== WHAT TO PRODUCE ==
Rewrite every line of the data below as a numbered list, skipping any blank lines. Leave the pictures out of your answer.

(Data listing)
######

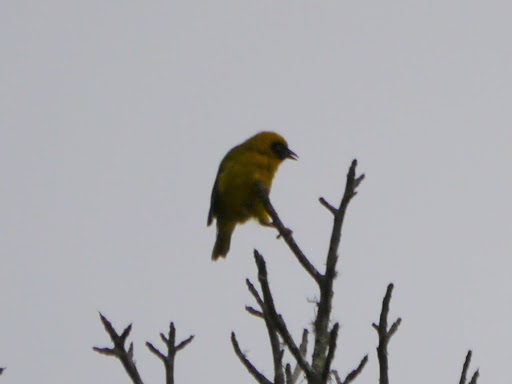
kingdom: Animalia
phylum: Chordata
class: Aves
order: Passeriformes
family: Ploceidae
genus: Ploceus
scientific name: Ploceus bannermani
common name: Bannerman's weaver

######

== WRITTEN SOLUTION ==
1. kingdom: Animalia
2. phylum: Chordata
3. class: Aves
4. order: Passeriformes
5. family: Ploceidae
6. genus: Ploceus
7. scientific name: Ploceus bannermani
8. common name: Bannerman's weaver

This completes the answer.